車子平穩地行駛在街道上,這時喻海寧才明顯感覺到胃部翻攪得有多劇烈,她慘白著一張臉,覺得自己快昏倒了。
“我要回家……”她呻吟哀叫。
“我正要把你送回家!”他生氣地由牙縫裡迸出話來。
“你不高興就不要送,大不了把我丟在馬路旁啊!”儘管臉色慘白,但她仍繼續挑釁。
以前,他總以為對女人大聲說話是很沒禮貌的行為,不過身旁的女人總有本事令他失控!
“你安靜坐好,我保證在最短的時間內把你送回家。”
喻海寧絲毫不領情而且還說著足以將人激怒的話。“你好臭!”
伍旭揚當場發狂,他緊緊握著方向盤,壓下砍人的衝動,指節還因太過用力而泛白。“我渾身的臭味是誰造成的?!你還有臉說?!”
她那一吐似乎也把心裡的委屈一併吐了出來。
“你活該。”
心情愉悅使得翻騰的胃也跟著平靜下來,她環抱住自己,找到一個最舒服的姿勢,酒醉的暈眩依然讓她頭重腳輕,她閉上眼,沉沉入睡。
伍旭揚瞥了眼“立即”入睡的喻海寧,無奈地嘆了口氣,並將空調關小。
她到底喝了多少酒?她心裡究竟有多少的委屈,讓她這樣借酒澆愁?
伍旭揚忍住點菸的衝動,他戒菸一陣子了,之前曾因“Teatree”不肯見面而破戒,而現在又因為身旁的她差點失去控制。最令他意外的是,這兩個讓他失控的女人,竟然是同一個人?

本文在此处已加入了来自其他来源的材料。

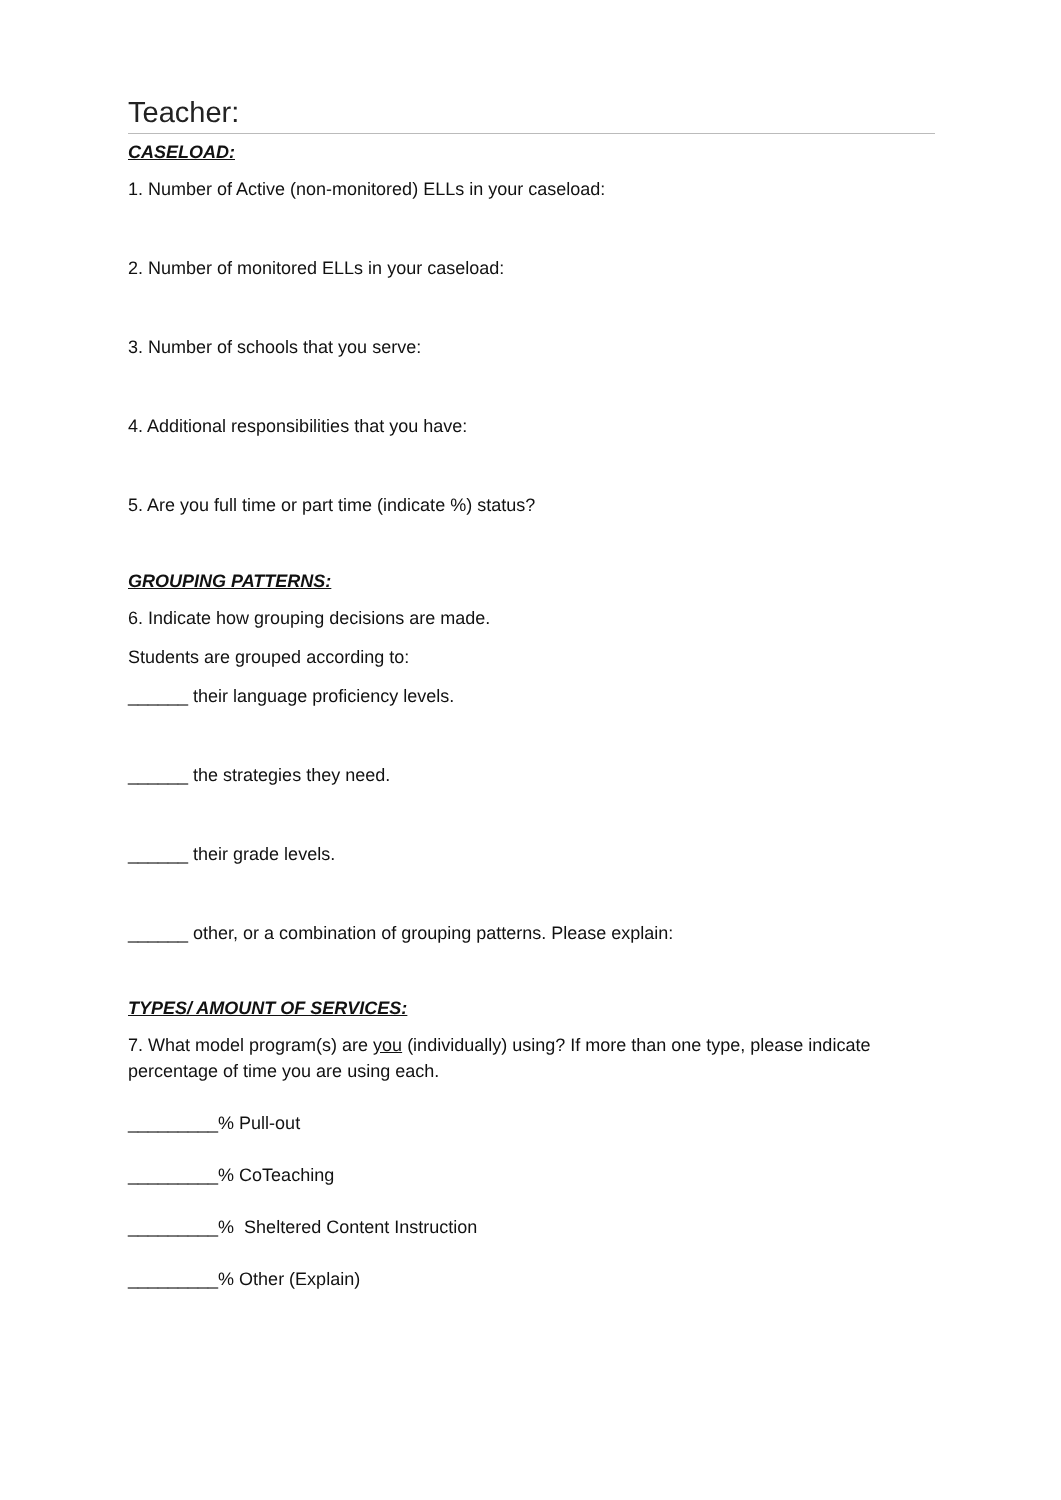Teacher:
CASELOAD:
1. Number of Active (non-monitored) ELLs in your caseload:
2. Number of monitored ELLs in your caseload:
3. Number of schools that you serve:
4. Additional responsibilities that you have:
5. Are you full time or part time (indicate %) status?
GROUPING PATTERNS:
6. Indicate how grouping decisions are made.
Students are grouped according to:
______ their language proficiency levels.
______ the strategies they need.
______ their grade levels.
______ other, or a combination of grouping patterns. Please explain:
TYPES/ AMOUNT OF SERVICES:
7. What model program(s) are you (individually) using? If more than one type, please indicate percentage of time you are using each.
_________% Pull-out
_________% CoTeaching
_________% Sheltered Content Instruction
_________% Other (Explain)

“Teatree”溫柔體貼,喻海寧冷傲固執。根本是兩種完全不同的型別。
如果硬要找出雷同的地方,也只能說“她們”同樣左右著他的情緒,佔據他全部的心思。
車子轉個彎後,來到響家。伍旭揚下車按門鈴,才發現喻家根本沒有半個人在。他回到車內,想叫醒她,但見她睡得很沉,便不忍將她喚醒。
他坐回駕駛座,發動車子往自家的方向前進,反正兩家的距離也不遠,等她酒醒了再送她回來也不遲。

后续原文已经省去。